Chronique

Steven Jezo-Vannier

Ella Fitzgerald

Il était une voix en Amérique

Label / Distribution : Le Mot et le Reste

Première biographie française sérieuse de la chanteuse nord-américaine Ella Fitzgerald, ce livre est signé du précis et prolifique spécialiste du rock et des contre-cultures, Steven Jezo-Vannier. Après The Doors, The Byrds ou Grateful Dead, il s’était attaqué à la biographie de Frank Sinatra, mettant un pied (les deux même) dans l’histoire du jazz, une contre-culture si importante qu’elle est devenue une culture à part entière.
Autre monument du jazz, mais après Sinatra on peut tout se permettre, c’est Ella Fitzgerald qui fait l’objet de ses recherches et attentions.
La méthode est simple. Jezo-Vannier a rassemblé un corpus de documents quasi exhaustif sur la chanteuse : articles, livres, émissions de radio, documentaires, concerts et interviews. Puis, comme pour la construction d’un puzzle de 50000 pièces représentant la Voie Lactée, il a patiemment mis bout à bout les informations dans l’ordre chronologique. Informations techniques, comme les lieux et dates des enregistrements, des concerts, des tournées, mais aussi informations biographiques plus personnelles. Mais surtout, l’auteur a embrassé les déclarations de la chanteuse et de ses proches (famille, musiciens, managers) pour en dresser un portrait psychologique assez fin.
Aussi, sans l’avoir jamais rencontrée, il donne l’impression d’avoir passé des heures à récolter les souvenirs de la grande dame pour écrire sa biographie. C’est un tour de force.
Pour le reste, l’histoire se déroule comme un film documentaire, avec une introduction qui montre la chanteuse dans sa loge avant un concert, en 1974. On est déjà à côté d’elle, perché sur son épaule, et on observe, on écoute. La première partie relate la naissance de l’artiste et sa montée en puissance jusqu’à la prise en main du manager Norman Granz - le plus grand des managers de l’époque - et l’incident de Houston en 1955. [1] La seconde partie (1955-1995) explore l’apogée de sa carrière et la longue traînée d’étoiles qui n’en finit pas de briller, jusqu’à ce que le diabète ronge les jambes de la chanteuse qu’on finira par amputer, mettant un arrêt définitif à toute tentative de monter sur scène.
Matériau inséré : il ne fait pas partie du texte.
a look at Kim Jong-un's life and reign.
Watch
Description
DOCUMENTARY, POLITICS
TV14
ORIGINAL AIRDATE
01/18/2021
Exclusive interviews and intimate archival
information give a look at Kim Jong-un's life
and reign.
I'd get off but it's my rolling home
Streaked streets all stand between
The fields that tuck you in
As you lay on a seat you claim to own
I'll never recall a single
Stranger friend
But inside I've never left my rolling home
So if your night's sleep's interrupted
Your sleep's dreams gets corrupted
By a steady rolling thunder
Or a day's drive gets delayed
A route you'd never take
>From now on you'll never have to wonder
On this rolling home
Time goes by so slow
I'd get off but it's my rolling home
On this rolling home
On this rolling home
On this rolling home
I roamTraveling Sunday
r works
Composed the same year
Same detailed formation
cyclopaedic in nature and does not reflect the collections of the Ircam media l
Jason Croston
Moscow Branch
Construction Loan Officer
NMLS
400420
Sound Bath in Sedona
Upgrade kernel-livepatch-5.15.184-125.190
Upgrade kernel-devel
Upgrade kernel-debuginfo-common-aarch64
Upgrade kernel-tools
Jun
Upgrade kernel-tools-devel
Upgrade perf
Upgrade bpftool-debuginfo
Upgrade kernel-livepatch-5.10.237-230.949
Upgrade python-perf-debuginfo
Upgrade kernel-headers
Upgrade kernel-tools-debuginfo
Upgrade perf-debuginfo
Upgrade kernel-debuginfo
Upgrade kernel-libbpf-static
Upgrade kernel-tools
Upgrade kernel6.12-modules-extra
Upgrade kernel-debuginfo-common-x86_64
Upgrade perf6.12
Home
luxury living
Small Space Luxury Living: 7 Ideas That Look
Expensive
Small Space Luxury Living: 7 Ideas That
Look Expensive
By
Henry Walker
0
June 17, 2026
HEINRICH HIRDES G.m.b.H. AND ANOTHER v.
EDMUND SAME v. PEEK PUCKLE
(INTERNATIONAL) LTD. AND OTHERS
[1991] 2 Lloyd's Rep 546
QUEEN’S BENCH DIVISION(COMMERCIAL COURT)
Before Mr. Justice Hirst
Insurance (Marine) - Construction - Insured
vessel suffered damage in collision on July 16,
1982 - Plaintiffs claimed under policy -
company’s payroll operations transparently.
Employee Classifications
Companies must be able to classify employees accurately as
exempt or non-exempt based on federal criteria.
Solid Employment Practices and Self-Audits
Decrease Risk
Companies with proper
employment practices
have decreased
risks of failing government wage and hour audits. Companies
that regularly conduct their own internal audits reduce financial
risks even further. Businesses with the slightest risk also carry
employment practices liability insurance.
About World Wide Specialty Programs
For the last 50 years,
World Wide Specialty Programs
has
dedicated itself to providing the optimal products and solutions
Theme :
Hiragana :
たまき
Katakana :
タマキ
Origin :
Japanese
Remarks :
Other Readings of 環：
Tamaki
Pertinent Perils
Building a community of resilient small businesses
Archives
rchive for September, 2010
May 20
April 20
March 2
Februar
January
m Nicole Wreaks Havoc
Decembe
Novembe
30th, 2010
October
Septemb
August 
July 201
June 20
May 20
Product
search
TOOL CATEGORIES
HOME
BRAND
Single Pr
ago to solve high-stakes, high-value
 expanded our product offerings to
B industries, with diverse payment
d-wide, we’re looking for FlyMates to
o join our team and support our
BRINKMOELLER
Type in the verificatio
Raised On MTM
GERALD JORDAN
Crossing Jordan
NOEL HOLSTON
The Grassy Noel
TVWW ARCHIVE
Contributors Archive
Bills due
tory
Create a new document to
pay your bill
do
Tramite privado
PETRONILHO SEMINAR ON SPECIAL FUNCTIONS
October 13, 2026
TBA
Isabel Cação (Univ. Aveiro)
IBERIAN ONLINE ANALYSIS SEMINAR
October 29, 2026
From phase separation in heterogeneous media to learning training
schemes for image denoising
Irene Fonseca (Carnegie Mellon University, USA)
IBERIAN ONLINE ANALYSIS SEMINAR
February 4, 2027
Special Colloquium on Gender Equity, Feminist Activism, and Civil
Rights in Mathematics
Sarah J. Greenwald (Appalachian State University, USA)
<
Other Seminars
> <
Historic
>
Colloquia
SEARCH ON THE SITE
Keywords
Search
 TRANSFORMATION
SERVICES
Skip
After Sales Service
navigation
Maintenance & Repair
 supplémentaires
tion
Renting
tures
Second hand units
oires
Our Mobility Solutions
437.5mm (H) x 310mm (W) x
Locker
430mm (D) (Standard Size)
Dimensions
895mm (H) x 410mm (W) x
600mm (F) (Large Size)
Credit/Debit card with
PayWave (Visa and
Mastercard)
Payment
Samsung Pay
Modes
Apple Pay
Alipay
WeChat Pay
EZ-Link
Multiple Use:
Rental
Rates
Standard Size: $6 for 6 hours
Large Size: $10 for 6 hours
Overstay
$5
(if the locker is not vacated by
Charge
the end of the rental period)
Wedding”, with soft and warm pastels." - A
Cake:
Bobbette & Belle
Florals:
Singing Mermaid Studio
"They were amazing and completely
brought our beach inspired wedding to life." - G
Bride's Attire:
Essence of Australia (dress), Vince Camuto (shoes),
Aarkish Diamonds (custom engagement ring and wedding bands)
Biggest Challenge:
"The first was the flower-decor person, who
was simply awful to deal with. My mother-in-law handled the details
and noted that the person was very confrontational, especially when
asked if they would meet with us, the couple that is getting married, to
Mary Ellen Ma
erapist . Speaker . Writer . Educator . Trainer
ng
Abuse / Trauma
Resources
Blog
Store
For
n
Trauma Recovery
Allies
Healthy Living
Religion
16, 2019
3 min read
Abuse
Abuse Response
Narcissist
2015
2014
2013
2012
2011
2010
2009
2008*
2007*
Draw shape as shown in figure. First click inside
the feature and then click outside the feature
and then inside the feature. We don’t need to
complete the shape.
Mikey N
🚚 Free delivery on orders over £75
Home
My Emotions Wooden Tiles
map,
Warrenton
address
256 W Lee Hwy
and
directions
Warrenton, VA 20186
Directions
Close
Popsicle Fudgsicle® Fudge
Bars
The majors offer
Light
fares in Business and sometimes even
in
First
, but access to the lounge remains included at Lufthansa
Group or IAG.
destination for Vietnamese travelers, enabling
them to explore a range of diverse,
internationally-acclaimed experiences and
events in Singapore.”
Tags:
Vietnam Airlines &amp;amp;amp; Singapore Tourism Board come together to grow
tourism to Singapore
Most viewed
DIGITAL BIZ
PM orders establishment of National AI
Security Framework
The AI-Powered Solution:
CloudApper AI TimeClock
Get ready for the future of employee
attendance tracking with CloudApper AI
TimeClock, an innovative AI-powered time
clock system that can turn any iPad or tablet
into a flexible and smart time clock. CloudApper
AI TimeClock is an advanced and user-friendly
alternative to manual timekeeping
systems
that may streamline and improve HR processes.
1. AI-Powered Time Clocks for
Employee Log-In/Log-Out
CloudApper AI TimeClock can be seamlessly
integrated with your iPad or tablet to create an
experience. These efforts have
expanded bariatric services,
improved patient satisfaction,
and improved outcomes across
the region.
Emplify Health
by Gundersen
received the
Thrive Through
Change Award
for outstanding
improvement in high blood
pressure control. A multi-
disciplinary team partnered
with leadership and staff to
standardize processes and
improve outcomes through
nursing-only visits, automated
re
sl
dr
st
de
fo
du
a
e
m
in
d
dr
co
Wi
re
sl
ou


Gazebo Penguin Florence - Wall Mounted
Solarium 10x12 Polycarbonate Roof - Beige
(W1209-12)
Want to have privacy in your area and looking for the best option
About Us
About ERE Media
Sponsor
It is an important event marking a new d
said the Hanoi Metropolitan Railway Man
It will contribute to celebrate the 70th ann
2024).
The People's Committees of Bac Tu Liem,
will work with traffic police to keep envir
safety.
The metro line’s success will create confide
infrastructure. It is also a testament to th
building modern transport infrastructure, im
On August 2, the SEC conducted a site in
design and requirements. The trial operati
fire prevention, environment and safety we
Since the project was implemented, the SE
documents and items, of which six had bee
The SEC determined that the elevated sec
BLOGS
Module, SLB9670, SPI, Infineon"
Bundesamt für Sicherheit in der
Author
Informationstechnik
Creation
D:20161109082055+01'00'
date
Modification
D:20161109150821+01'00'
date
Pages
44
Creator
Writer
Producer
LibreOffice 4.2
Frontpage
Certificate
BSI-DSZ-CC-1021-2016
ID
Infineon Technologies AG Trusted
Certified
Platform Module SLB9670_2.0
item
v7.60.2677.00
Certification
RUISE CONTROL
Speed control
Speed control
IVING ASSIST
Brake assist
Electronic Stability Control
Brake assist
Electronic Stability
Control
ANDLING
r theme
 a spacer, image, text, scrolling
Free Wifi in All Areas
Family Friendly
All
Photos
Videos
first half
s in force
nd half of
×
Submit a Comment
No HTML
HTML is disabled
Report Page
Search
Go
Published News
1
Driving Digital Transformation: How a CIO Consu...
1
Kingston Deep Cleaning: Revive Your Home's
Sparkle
Tout le long, c’est aussi l’histoire des USA qui apparaît en filigrane, et forcément vu l’époque et les personnages en question, ce n’est pas le plus glorieux visage de cette société qui est dépeint, mais bien les travers les plus abjects de la pensée ségrégationniste, raciste et puritaine. Le type même de société dont on voudrait nous vendre des échantillons ces temps-ci de ce côté de l’Atlantique… beurk.

Les quelques 350 pages se lisent comme un roman, émaillé de pochettes des disques enregistrés par Ella Fitzgerald et les titres des chapitres font référence aux standards du jazz qu’elle savait magnifier.

par Matthieu Jouan // Publié le 24 octobre 2021
P.-S. :

Ella Fitzgerald - Live in Germany, 1974

[1Celui lors duquel Dizzy Gillespie a déclaré aux policiers racistes texans venus l’arrêter sans raison ni mandat, qu’il s’appelait Louis Armstrong.